ぎゅうっと抱きしめる腕に力を入れながら椿は再び「ごめんね、侑妃。ごめんね」と繰り返した。
「っぅ…」
「お前、自分が何したかわかってる?」
「かっ神林…!」
椿に殴られた頬を押さえ、痛さに顔をゆがめながら起き上った藤谷は頭の上から降ってきた声を聞いて青ざめた。
校内で椿の次に恐れられている神林浩人(かんばやしひろと)が腕組をして自分を見下ろしていたのだ。
一見普段と何の変りもないように見える浩人の瞳に烈火のごとく燃える怒りをみて藤谷は小さく悲鳴を上げた。

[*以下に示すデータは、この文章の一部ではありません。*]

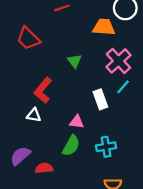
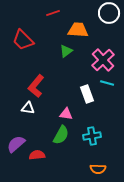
orange trapezoid: (104, 27) -> (78, 30), moved
green triangle: (74, 61) -> (66, 51), moved, turned 32
cyan line: (123, 87) -> (107, 83), turned 64

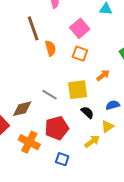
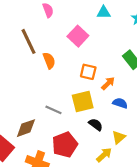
orange square: (80, 54) -> (88, 72), moved
blue semicircle: (113, 105) -> (120, 103), moved, turned 40

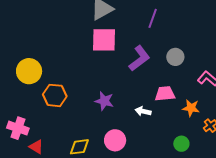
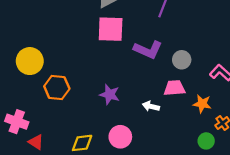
gray circle: (175, 57) -> (182, 60), moved
purple L-shape: (139, 58) -> (148, 50), turned 60
green circle: (181, 144) -> (206, 141), moved

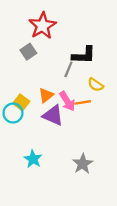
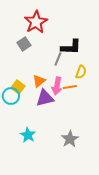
yellow semicircle: (96, 85) -> (81, 72), turned -104
pink arrow: (67, 101) -> (57, 86), turned 42
purple triangle: (53, 115) -> (45, 98), turned -36

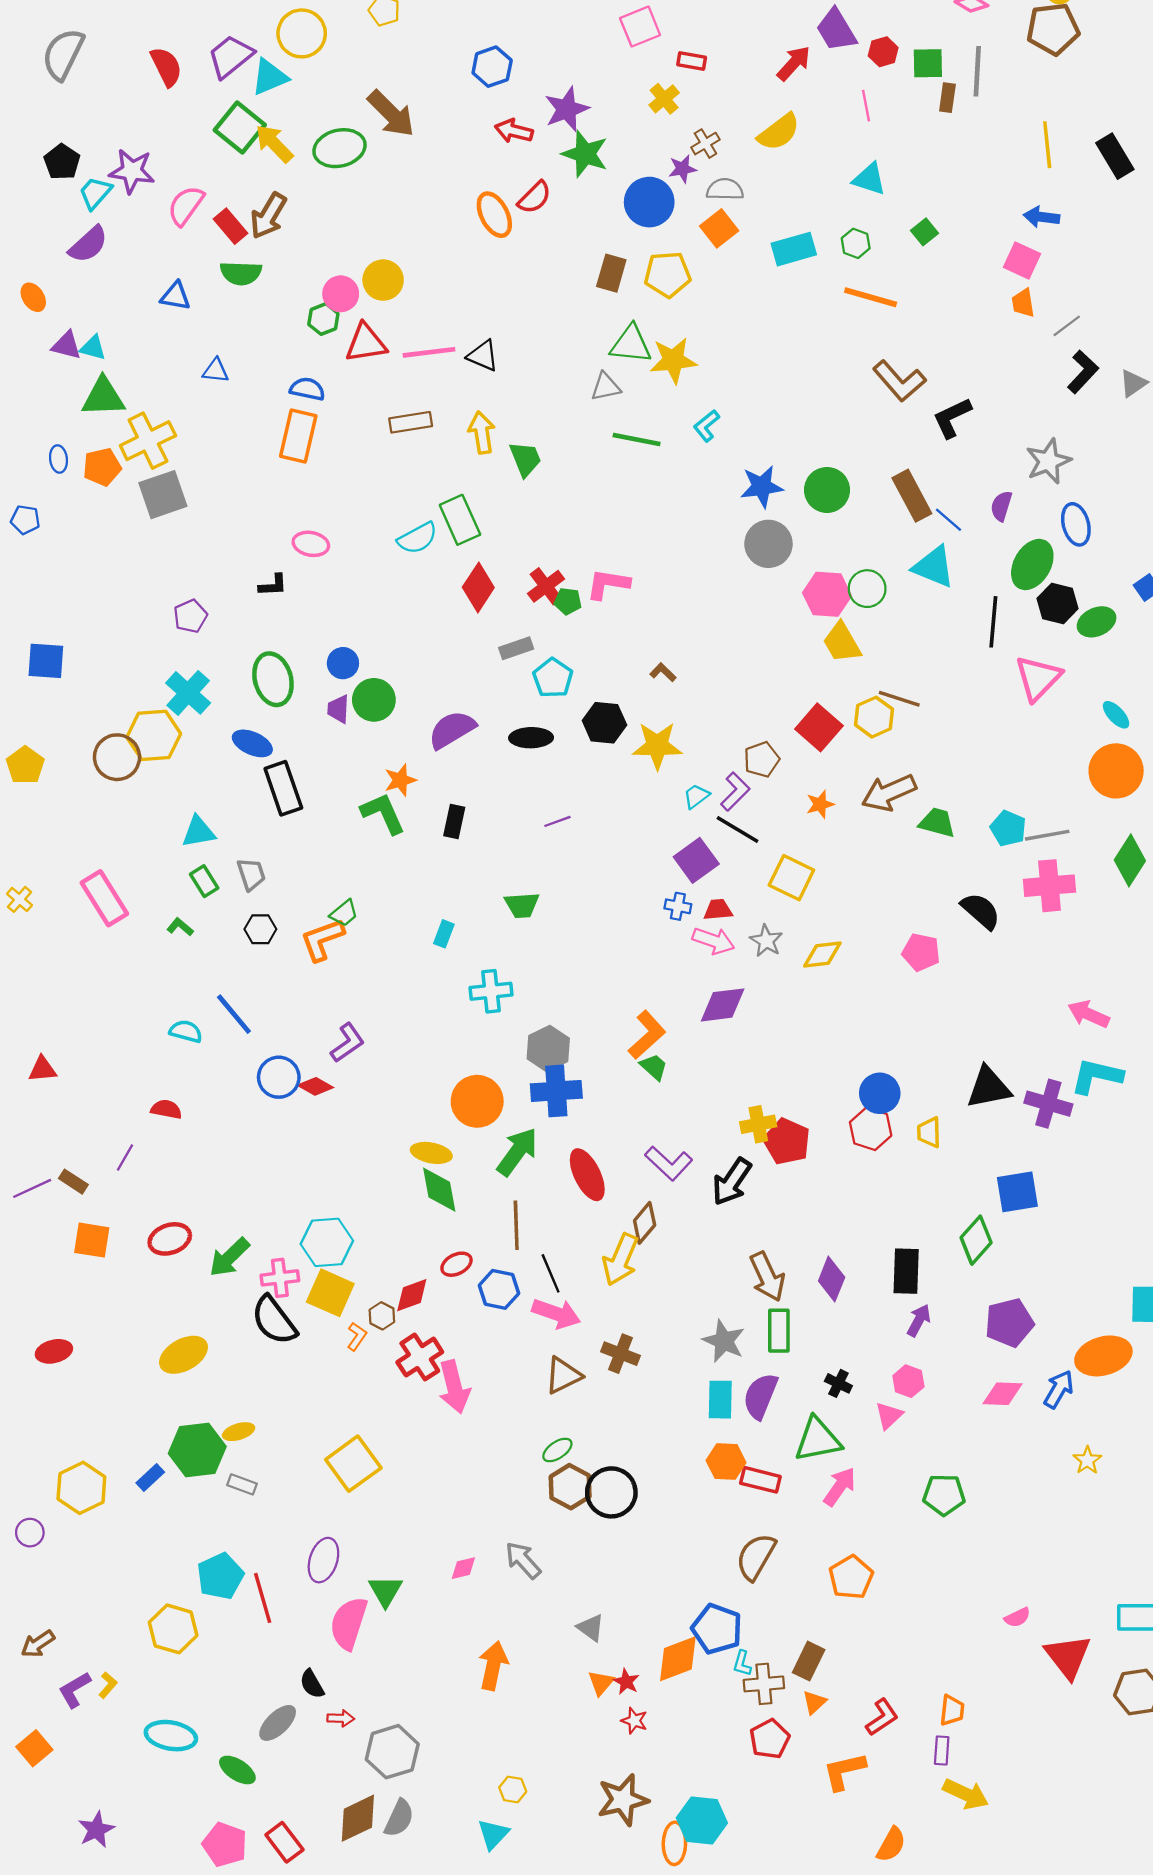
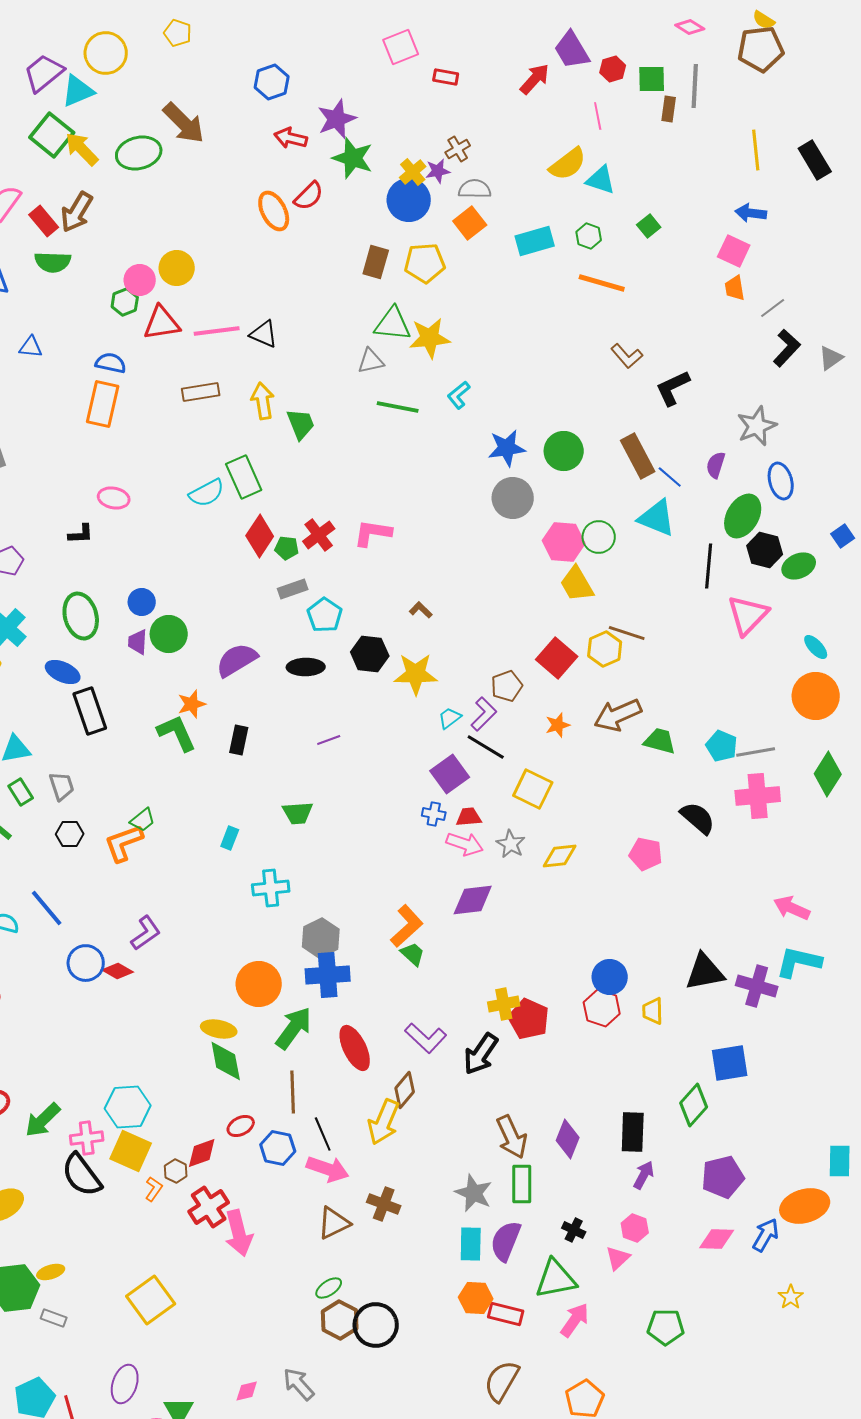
yellow cross: (664, 99) -> (413, 172), moved
yellow semicircle: (779, 132) -> (568, 164), moved
brown L-shape: (899, 381) -> (627, 356), size x0.7
green pentagon: (568, 601) -> (287, 548), moved

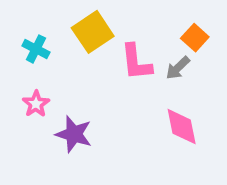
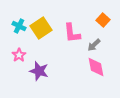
yellow square: (93, 32) -> (41, 28), moved
gray arrow: (178, 68) -> (94, 45), moved

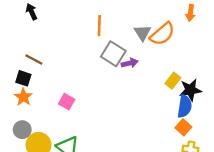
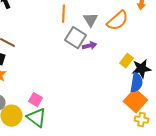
gray triangle: (143, 33) -> (90, 20), moved
pink square: (67, 102) -> (35, 100), moved
orange square: (183, 127) -> (135, 101), size x1.6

浩人は藤谷に冷たい視線を浴びせると自分の後ろにいる椿に向って言葉を放る。
「椿。お前は姫乃さんを保健室に連れて行って。俺はこいつを職員室に連れていくからさ」
「了解、ヒロ。そのまえにもう一発殴ってもいいかな?まだ殴り足りなくて」
椿はそう言って片方の手のひらにパシンッと拳を打ち付けた。
その様子を見て浩人はため息をつく。
「その気持ちはわからんでもないけど、姫乃さんの方を優先させないとでしょ」
「ちぇっ」
浩人の諭すような言葉に椿は舌打ちをし、次いで藤谷を射殺さんばかりに睨みつける。
そして未だ自分に抱きついて泣いている侑妃を支えて椿はその教室から出て行った。
その後藤谷が転校したと椿から聞かされた。
「これが、わたしの人間不信、男性恐怖症のはじまり」
黙りこくった晴爾たちを前に、侑妃は悲しそうにそうつぶやいた。